Etatiser les pharmas?
Se pourrait-il que les déboires du site de Novartis à Nyon représentent une occasion unique pour la Suisse de se prémunir une bonne fois contre les tempêtes qui menacent la branche pharmaceutique dans son ensemble? Durant toutes ces dernières décennies, notre société a confié la quasi-totalité de son approvisionnement en médicaments au secteur privé, avec un succès essentiellement non démenti jusqu’ici. Mais depuis plusieurs années, des indices s’accumulent, suggérant que la pérennité de ce succès n’est pas garantie1.
Les décisions de la direction générale de Novartis pourraient ne pas manquer entièrement de sagesse. Le pipeline des véritables découvertes s’assèche progressivement, les prix sont artificiellement maintenus à des niveaux déraisonnables2, la production a été massivement délocalisée – non sans risque3 – et une spéculation de moins en moins saine a envahi la branche, secouée par maintes affaires successives du Vioxx au Mediator. Rien n’interdit d’imaginer de prochains et douloureux groundings, sous forme de brutales ruptures d’approvisionnement ou d’explosions de prix, dont les malades seraient les premières victimes. Au début de ce mois, Barack Obama a d’ailleurs ordonné des mesures visant à anticiper le risque de pénurie de médicaments vitaux aux Etats-Unis4.
Dans ce contexte, ne pourrait-on pas imaginer que l’Etat reprenne lui-même le site de Nyon pour le transformer en une compagnie pharmaceutique nationale et réorienter sa production vers les besoins essentiels du système de santé? Ne devrait-on pas tirer profit de ces temps de franc fort et de création de monnaie pour financer une telle opération? Une saine complémentarité entre secteurs privé et public ne constituerait-elle pas à moyen terme la meilleure garantie d’un service optimal au citoyen-consommateur, comme on le voit dans les soins médicaux, les transports ou l’éducation?
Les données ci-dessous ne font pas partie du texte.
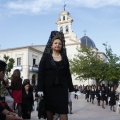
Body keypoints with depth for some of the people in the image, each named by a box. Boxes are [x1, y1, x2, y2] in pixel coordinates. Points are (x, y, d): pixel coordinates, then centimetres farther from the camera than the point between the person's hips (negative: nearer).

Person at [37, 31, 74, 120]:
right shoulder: (46, 57, 4)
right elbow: (41, 73, -2)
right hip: (49, 87, -1)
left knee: (63, 110, -4)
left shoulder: (64, 58, 11)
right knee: (49, 109, 8)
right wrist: (40, 89, -11)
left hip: (62, 87, 1)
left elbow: (68, 74, 10)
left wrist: (71, 89, 5)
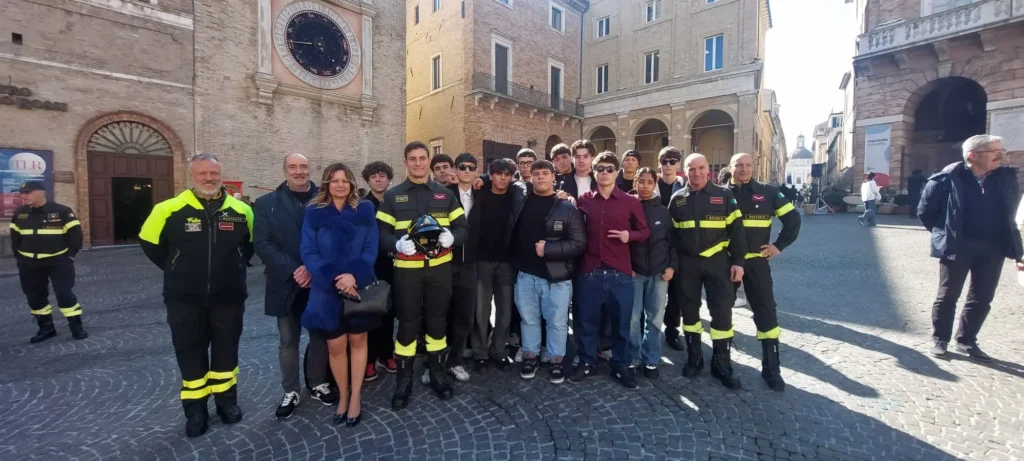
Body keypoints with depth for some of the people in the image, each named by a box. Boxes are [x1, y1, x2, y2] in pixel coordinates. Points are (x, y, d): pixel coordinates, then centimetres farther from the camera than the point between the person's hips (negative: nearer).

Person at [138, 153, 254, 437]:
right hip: (185, 298, -1)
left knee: (226, 350, 12)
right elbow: (149, 241, 7)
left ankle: (227, 400, 29)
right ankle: (195, 409, 23)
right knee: (190, 353, 8)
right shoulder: (171, 209, -6)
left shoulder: (240, 210, -1)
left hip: (228, 296, 1)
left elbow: (252, 241, 15)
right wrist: (175, 270, 5)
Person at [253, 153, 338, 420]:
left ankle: (318, 384, 30)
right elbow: (262, 244, -6)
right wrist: (292, 271, -17)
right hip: (286, 284, 0)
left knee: (321, 336, 11)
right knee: (288, 341, 11)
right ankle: (290, 392, 27)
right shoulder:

Des produits bon marché abandonnés ou en passe de l’être pour raison commerciale, malgré une efficacité et une sécurité bien établies, redeviendraient accessibles à la prescription médicale. Des solutions de secours pourraient être rapidement mises en place pour faire face à la pénurie soudaine d’un médicament vital (mission déjà partiellement dévolue à la pharmacie de l’Armée). Une réelle pression sur les prix désamorcerait la spéculation, assainirait le secteur et soulagerait les coûts de la santé. Au besoin, la possibilité concrète d’une expropriation de brevet donnerait à réfléchir aux producteurs tentés de profiter abusivement de la souffrance humaine. Une compagnie en mains publiques sécuriserait les compétences pharmaceutiques accumulées dans l’arc lémanique, en leur offrant un vase d’expansion entre les universités, l’EPFL et les firmes biotechnologiques prometteuses mais fragiles de la région. Quelques ajustements de législation et de réglementation seraient sans doute nécessaires.
Mais enfin, un souffle nouveau d’éthique communautaire viendrait inspirer une production de médicaments devenue trop exclusivement mercantile, en promouvant d’authentiques valeurs pharmaceutiques et médicales dans un domaine qui nous concerne tous, tôt ou tard.
* Médecin pharmacologue clinique, Lausanne.
1 Philippe Pignarre. Le grand secret de l’industrie pharmaceutique. La Découverte, Paris 2004.
2 Pietro Boschetti, Pierre Grobet, Josef Hunkeler & Georges Muheim. Le prix des médicaments. L’industrie pharmaceutique suisse. Editions d’en bas, Lausanne 2006.
3 Gardiner Harris. «The safety gap. Can the F.D.A. ever hope to police Chinese meds?», New York Times, 2 novembre 2008.
4 Gardiner Harris. «Obama Tries to Speed Response to Shortages in Vital Medicines», New York Times, 31octobre 2011.